Professor Jennifer Tank, in the Department of Biological Sciences, and Professor Graham Peaslee, in the Department of Physics, were both honored with a Media Legend Award from the Office of Media Relations for their excellence in communicating with the press and others.
Tank, the Ludmilla F., Stephen J. and Robert T. Galla Professor of Biological Sciences, as well as director of the Notre Dame Environmental Change Initiative, was recognized with the Lifetime Achievement Award for her continuous partnership with University communicators. She works at the interface of agriculture and freshwater, studying the impacts of conservation on water quality. Because her research is conducted on “working lands,” her students and collaborators must work directly with farmers, landowners, and natural resource managers to successfully implement projects.
As part of the partnership, she takes great care to effectively communicate the science to a broader audience, and trains her students to take a leadership role in working directly with partners and stakeholders.
“The farmers we work with are not able to wait to see the latest published research, as they need real data about conservation in order to make decisions on the ground, for their operations. They want answers now,” Tank said. “So my students are constantly having to communicate their ongoing work, which is really important to do in a way that is non-confrontational and respectful of the ongoing partnership in the research.”
Tank said she appreciated the guidance by those in the Office of Media Relations as she developed her communication skills, especially when she expanded into writing her first opinion article. But if writing is not a researcher’s passion, there are many other opportunities, she noted. “Maybe you want to say ‘yes’ to an ‘Outdoor Elements’ piece on public television, because you like to do more experiential things; or video is your medium. That’s great — you’ve found your niche!”
Peaslee, professor of physics, was the honoree from the College of Science because of his help promoting research at Notre Dame. He had spent more than two decades conducting foundational physics research, and rarely spoke with reporters. After he began doing applied nuclear physics — where he and others in his lab utilize a particle accelerator and conduct ion beam analysis to detect the elements in different samples — he found that he needed to spend more time talking with the media. Because of the need to describe his work that uncovered chemicals in fast-food wrappers and lead in homes, Peaslee has learned how to effectively work with the press.

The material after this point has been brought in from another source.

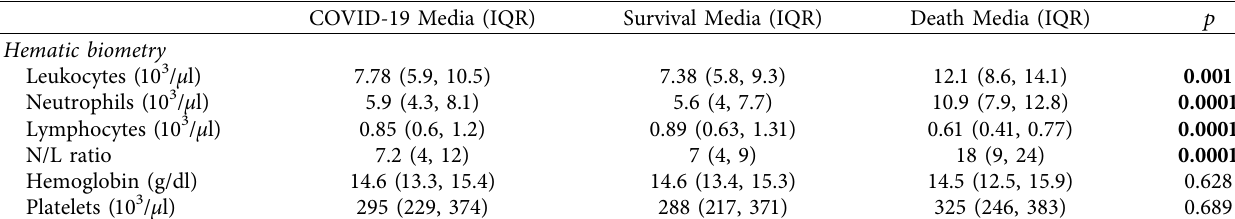
Table 5: Infammatory response, hemoglobin, and platelets levels in hospitalized patients with severe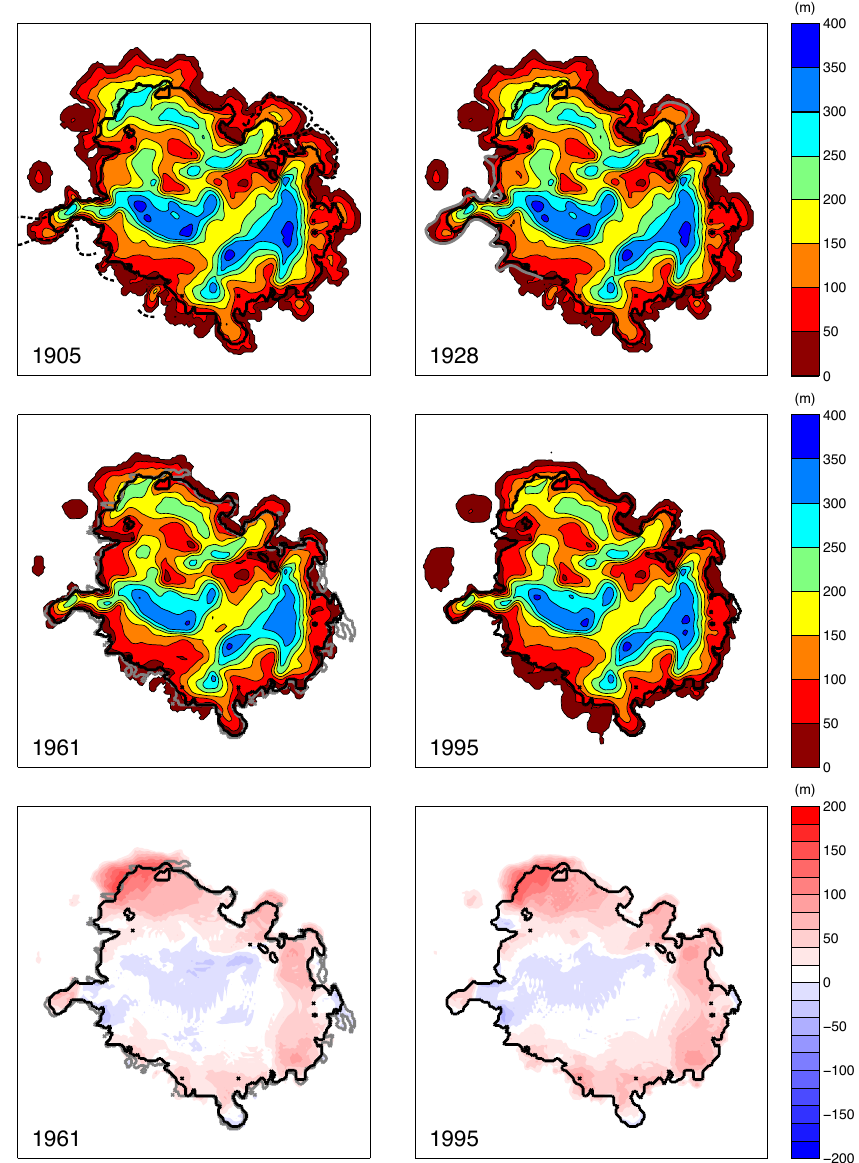
Fig. 9. Modelled ice thickness for 1905, 1928, 1961 and 1995. Contour lines are drawn for 50m intervals. The lower two panels show the difference between the surface elevation modelled for 1961 and 1995 and the DEMs for these two years, with 20m intervals. In all panels, the thick line represents the present-day ice cap margin. The dashed line in the panel for 1905 represents the LIA extent, also shown in Fig. 2. For 1928 and 1961, the contemporary ice margin is indicated by a grey line. For 1928, this is the 1928 margin around Rembesdalsskåka and the 1934 margin around Midtdalsbreen. References are given in the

“Your ability to communicate your science completely and clearly is something that can’t be understated,” Peaslee noted. “You really have to think about something before you say it, because you could hurt people, or help people, by how you communicate your science.”
Tank urged faculty to use the services provided by the different campus communication offices, either in media relations or within their own departments, colleges, or institutes.
“Everyone is willing to help, and especially if communications is not your natural thing, or if you’re not a self promoter, there are talented people here at the University who will help you grow,” she said.